“Have you found any good men recently?” asks my one of my roommates.
I pause in the midst of mixing ingredients for a pie crust. The change in conversation from baking to lack of boyfriend issues momentarily surprises me. Then as I slowly begin mixing again, I say, “No. To be honest, I haven’t been looking.”
“My friend says that most of the people in your department are on average older.”
“Yes, that’s right.” And practically all of them are attached to someone else. In fact, I’m part of the minority that isn’t attached. I don’t think I care about it all that much. I don’t even think about it unless she brings it up in her long ramblings about lack of boyfriends, or “good men” as she calls them. Thinking too deeply about my single state leaves me feeling vaguely uncomfortable.
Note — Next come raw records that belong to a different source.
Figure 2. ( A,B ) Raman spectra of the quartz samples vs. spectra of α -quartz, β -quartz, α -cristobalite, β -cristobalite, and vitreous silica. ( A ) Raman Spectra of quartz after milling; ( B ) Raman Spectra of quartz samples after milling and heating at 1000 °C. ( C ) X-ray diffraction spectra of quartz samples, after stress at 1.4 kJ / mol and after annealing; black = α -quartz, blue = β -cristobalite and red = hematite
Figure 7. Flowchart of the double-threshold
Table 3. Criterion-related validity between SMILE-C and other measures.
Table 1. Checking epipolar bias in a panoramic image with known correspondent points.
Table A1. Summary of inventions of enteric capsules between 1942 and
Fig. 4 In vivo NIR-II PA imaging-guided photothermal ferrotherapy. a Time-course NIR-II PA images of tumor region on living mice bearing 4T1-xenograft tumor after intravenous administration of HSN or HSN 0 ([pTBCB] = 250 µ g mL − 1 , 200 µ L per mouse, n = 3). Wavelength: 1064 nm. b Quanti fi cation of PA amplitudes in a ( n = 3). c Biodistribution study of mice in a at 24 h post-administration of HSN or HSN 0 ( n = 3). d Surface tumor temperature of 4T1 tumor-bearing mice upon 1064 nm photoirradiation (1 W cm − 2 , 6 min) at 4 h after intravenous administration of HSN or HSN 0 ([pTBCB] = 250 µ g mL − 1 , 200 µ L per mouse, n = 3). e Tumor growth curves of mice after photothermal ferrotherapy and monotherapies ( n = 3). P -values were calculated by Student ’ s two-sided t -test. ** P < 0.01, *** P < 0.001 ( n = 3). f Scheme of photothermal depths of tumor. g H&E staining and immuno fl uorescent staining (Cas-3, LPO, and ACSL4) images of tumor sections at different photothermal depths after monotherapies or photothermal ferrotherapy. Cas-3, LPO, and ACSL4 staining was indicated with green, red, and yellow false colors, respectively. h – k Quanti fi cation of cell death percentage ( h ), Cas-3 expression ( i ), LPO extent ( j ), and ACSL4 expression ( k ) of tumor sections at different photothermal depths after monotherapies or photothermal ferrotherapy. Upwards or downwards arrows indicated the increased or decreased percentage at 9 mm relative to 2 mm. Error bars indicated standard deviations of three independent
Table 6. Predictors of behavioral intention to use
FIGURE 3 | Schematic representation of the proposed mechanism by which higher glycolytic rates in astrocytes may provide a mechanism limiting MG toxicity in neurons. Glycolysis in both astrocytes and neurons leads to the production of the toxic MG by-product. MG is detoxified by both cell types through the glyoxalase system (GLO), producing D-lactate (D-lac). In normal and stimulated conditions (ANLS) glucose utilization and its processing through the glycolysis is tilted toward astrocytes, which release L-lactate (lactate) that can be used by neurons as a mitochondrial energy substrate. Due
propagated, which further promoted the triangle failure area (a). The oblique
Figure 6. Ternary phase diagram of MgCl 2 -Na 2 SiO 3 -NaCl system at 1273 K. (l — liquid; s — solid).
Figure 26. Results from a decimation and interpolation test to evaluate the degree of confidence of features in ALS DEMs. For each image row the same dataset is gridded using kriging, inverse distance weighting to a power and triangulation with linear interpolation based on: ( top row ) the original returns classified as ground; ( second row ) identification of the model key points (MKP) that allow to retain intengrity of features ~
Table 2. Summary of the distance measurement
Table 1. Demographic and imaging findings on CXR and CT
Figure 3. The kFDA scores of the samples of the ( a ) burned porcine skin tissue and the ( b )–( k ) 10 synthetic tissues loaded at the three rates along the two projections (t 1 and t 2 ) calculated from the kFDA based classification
I know I have faults and personal issues of my own that have resulted in this, but for the moment I do not want to dig them up, I am satisfied as I am–individual, independent.
I wished she had asked me what temperature I would bake the pie instead. So I braced myself for her further lamenting.
“I’m worried that I won’t find anyone,” she continues, no longer looking at me but into space hoping that some higher power would hear her plea. “I’m almost thirty. I’m afraid of living the rest of my life alone.”
As someone who is content in her hermit status and is deaf to the biological clock, I reply lamely, “Well, some people find someone when they least expect it.”